Paying off your car will save some, but most car loans have fairly low interest rates these days, averaging 2.98% for a 60-month new car note. 

But the majority of car loans are calculated using what’s called the simple interest method. This means the interest paid each month is based on the loan’s outstanding balance. The earlier you pay off or pay down these loans, the more you will save in interest payments. You can figure out how much you could save on your particular loan by plugging your numbers into a calculator like the one at Bankrate.com.

It may not seem significant but the reason for getting out of a loan like this early is that you will be freeing up money in your budget every month. There is an opportunity cost involved whenever you borrow money, and it is a cost many people do not consider.

This is the same logic that suggests it is a good idea to get out of your mortgage (even with a low rate) before you retire. It is not the hefty interest rates associated with these debts, but rather the fact that you have them that stops you from doing other things.
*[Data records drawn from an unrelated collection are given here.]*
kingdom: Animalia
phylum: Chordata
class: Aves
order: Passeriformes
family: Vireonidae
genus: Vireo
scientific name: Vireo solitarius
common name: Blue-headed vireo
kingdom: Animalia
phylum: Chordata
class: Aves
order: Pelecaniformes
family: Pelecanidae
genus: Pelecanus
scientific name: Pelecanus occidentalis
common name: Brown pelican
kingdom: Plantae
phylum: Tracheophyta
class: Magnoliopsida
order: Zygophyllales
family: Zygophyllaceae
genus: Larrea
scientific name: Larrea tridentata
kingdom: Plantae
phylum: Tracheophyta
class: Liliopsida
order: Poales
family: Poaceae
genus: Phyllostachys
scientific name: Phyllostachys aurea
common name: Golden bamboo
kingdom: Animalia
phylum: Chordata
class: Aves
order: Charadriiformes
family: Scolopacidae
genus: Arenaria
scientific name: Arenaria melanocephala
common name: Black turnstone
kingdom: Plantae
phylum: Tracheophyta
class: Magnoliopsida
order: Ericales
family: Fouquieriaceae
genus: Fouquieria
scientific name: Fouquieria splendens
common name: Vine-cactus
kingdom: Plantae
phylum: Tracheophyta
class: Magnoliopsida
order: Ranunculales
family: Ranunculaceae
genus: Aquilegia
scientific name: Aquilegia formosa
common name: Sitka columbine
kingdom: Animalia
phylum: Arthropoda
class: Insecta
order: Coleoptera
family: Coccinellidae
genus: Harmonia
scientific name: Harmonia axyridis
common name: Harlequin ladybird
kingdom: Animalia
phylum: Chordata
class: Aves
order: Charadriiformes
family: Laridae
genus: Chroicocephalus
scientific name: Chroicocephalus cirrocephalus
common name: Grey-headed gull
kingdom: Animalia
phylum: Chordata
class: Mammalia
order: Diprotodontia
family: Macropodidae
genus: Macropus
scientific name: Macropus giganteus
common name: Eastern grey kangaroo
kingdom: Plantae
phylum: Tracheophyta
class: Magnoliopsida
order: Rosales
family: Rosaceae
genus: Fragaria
The average monthly payment on a car loan right now is $471, what else could you do with that money each month? If you invest it instead at a 6% interest rate, you would have close to $77,000 after 10 years. 

If you do decide to put your bonus money toward your auto loan, you want to make sure you are actually paying down principal. In many cases, paying extra will signal to the lender not that you are trying to reduce the amount of interest paid or get out of the loan early, but that you do not have to make another payment for a few months. If you want the payment to go toward principal you should call the lender and ask how to make that happen.